[Coordinate mapping data]
┌──
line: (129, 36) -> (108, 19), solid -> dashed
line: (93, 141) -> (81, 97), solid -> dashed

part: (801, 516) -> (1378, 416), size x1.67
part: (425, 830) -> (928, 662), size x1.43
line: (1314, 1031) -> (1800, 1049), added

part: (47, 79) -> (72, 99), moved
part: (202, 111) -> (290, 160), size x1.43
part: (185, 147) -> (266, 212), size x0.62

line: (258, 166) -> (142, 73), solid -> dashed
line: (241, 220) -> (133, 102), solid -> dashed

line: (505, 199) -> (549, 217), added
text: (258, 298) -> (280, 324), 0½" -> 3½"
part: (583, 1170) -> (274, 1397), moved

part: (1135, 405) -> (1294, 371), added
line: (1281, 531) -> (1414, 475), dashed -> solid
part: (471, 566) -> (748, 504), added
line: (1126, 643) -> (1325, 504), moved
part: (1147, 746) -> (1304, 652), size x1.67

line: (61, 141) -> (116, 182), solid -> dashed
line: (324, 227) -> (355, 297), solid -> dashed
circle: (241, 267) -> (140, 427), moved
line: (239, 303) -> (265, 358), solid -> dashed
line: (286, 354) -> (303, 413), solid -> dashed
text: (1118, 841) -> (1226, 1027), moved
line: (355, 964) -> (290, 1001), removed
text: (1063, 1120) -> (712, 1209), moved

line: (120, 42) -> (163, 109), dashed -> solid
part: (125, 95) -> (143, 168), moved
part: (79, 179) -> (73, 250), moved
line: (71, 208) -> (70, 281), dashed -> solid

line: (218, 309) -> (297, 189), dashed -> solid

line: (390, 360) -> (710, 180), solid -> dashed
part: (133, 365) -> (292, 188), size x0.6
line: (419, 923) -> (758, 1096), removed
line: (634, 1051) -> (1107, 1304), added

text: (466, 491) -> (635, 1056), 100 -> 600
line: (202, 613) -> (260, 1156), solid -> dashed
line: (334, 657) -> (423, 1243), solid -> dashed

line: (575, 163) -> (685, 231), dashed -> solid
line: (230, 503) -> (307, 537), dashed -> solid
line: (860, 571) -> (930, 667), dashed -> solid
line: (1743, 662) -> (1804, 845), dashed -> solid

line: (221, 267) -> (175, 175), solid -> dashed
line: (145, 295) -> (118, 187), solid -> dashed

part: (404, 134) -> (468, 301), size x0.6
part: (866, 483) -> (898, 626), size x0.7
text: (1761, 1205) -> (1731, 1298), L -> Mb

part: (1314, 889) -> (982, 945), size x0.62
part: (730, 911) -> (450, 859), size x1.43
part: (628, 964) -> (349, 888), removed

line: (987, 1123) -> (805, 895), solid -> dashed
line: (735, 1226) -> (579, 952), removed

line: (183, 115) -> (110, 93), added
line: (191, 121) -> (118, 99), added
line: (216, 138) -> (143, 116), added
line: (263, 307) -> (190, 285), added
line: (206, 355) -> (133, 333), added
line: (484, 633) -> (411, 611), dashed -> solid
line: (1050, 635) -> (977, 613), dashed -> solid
└──
## PROBLEM STATEMENT:
A word-for-word copy of the lines above from the one with "part: (47, 79) -> (72, 99), moved" through the one with "line: (1126, 643) -> (1325, 504), moved", inclusive, is the only output wanted.

## COMPLETED TASK:
part: (47, 79) -> (72, 99), moved
part: (202, 111) -> (290, 160), size x1.43
part: (185, 147) -> (266, 212), size x0.62

line: (258, 166) -> (142, 73), solid -> dashed
line: (241, 220) -> (133, 102), solid -> dashed

line: (505, 199) -> (549, 217), added
text: (258, 298) -> (280, 324), 0½" -> 3½"
part: (583, 1170) -> (274, 1397), moved

part: (1135, 405) -> (1294, 371), added
line: (1281, 531) -> (1414, 475), dashed -> solid
part: (471, 566) -> (748, 504), added
line: (1126, 643) -> (1325, 504), moved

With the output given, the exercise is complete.